You just have to keep in mind that if you use external libraries, they may do things that conflict with your priorities.

Thanks again, unfortunately it's quite late in my time zone, so I'll be back tomorrow. But I had a very interesting question, will an external interrupt on Serial fix my problem? if so, how can this be implemented.

Thanks a lot

After a short search I came to the NeoSerial library, with which I read messages using the RX interrupt. Strange but the problem is still there.

Also, after reading the EasyButton documentation for a while, I realized that I was using polling, not interruptions.

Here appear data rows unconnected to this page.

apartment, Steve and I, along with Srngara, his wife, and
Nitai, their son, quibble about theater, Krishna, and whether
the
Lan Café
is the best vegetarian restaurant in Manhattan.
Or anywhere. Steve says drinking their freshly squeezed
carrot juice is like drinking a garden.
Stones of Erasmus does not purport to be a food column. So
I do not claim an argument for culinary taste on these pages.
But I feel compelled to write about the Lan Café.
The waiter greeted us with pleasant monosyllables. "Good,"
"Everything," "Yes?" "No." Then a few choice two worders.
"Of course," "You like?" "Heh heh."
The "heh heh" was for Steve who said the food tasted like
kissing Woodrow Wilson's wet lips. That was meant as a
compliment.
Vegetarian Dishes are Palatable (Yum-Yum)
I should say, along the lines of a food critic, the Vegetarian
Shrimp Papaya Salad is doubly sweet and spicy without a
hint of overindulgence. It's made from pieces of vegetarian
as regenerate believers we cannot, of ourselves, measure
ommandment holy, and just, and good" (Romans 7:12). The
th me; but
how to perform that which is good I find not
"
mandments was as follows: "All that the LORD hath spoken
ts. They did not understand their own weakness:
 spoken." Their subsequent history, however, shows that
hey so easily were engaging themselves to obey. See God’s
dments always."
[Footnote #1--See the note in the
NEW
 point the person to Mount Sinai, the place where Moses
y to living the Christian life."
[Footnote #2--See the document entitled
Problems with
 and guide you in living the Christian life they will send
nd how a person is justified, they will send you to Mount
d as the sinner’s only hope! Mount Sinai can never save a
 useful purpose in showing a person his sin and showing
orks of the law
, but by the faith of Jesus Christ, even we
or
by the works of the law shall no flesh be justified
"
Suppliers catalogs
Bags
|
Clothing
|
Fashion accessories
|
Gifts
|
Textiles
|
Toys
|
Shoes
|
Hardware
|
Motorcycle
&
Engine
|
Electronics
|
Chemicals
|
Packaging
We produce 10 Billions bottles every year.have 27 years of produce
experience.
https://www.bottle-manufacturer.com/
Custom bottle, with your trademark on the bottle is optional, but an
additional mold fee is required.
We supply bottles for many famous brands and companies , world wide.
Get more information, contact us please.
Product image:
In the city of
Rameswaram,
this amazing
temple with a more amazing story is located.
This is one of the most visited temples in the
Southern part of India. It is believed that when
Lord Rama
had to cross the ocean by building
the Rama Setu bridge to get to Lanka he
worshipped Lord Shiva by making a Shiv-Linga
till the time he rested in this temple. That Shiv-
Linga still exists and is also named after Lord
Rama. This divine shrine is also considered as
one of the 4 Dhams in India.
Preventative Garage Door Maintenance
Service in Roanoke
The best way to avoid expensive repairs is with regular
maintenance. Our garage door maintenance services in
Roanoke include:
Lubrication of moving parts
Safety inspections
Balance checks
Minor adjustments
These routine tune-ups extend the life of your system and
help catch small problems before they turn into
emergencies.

Now my code looks like this:

bool handleRXChar(uint8_t inByte) {
  static char *message = new char[MAX_MESSAGE_LENGTH];
  static uint8_t message_pos = 0;

  if (inByte != ';' && (message_pos < MAX_MESSAGE_LENGTH - 1)) {
    message[message_pos] = inByte;
    message_pos++;
  } else {
    message[message_pos] = '\0';
    strcpy(buffer, message);
    NeoSerial.println(buffer);
    __processMessage();
    delete[] message;
    message_pos = 0;
  }

  return false;
}

Here is the ESP8266 code that sends messages:

void startup() {
    delay(500);
    Serial.begin(BAUD);
    delay(500);

    Serial.println("powerOn;");

    wifiManager.autoConnect("Ara Ara", "IseeIsee"); Serial.println(";");
    Serial.println("connectedWF;");

    setDateTime();
    Serial.println("setupDate;");
    
    client.onMessage(callback);
}

(*This is not the whole code, but all messages in the code are sent in this way. And they are all corrupted)

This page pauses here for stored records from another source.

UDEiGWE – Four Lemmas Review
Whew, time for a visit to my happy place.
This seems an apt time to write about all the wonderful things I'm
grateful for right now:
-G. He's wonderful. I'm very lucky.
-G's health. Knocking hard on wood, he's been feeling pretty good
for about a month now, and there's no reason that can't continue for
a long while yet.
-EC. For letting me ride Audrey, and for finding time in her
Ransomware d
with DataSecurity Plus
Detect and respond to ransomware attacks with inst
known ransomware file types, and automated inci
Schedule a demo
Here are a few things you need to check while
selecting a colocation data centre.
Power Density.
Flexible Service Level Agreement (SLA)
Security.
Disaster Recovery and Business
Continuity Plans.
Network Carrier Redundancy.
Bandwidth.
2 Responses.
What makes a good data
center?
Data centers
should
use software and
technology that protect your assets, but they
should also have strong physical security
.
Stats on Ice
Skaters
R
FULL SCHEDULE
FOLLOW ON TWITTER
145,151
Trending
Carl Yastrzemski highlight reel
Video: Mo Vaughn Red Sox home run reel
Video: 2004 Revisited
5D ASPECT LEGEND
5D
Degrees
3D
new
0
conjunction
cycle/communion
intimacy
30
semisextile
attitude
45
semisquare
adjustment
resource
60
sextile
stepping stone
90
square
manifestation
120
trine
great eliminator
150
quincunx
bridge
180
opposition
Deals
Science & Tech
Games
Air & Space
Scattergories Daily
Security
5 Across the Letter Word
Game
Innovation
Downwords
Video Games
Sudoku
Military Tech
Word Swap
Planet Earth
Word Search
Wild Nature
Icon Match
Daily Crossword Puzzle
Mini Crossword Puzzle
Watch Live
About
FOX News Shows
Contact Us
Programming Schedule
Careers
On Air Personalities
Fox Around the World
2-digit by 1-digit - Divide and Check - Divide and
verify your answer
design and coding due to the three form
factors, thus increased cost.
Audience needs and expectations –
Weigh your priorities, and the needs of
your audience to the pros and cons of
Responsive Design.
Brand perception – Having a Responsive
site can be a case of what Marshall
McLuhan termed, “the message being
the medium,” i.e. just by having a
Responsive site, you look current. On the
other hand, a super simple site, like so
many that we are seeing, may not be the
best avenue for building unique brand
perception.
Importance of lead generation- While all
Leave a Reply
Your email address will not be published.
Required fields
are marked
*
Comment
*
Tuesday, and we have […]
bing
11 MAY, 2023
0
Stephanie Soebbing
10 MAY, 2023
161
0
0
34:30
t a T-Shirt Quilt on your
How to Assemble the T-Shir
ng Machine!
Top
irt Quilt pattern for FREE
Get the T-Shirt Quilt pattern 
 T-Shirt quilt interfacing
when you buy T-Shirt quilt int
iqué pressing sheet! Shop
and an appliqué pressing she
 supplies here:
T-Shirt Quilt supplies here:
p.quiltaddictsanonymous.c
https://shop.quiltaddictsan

Here is an example of corrupted messages:

powrOn


connectdWF

connectedWF
se

How can I check it?

Just to tell you that the use of dynamic variables is discouraged on a small MCU to prevent heap fragmentation.

Actually it looks like the RX interrupt is not always executed on time.

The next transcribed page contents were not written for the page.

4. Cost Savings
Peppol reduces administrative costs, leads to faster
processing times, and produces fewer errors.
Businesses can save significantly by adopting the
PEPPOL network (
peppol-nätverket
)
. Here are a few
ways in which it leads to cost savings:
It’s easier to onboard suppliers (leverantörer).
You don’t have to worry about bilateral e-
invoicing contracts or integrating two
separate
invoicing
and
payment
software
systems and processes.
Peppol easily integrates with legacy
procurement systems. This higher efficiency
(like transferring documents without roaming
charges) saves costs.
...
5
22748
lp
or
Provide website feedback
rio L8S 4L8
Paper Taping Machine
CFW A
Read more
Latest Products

Eh yeah, but it does that polling at a regular interval and not by calling a function from the main loop. So i suspect it is using a timer interrupt to call a function. When that function is called by a timer, it is an ISR, which disables all other interrupts while it is within that.

So, just to verify. If you do a simple Serial Passthrough (no other code anywhere !) do you lose bytes ?
If so then the issue is in code you have included

Well i always simply look at the code. Either on Github or i open the .h & .cpp files using notepad++, so i can see what resources are used and how the library is structured. Usually things are not to complex, though sometimes i am left scratching my head as well. Rarely does it not provide me with answers.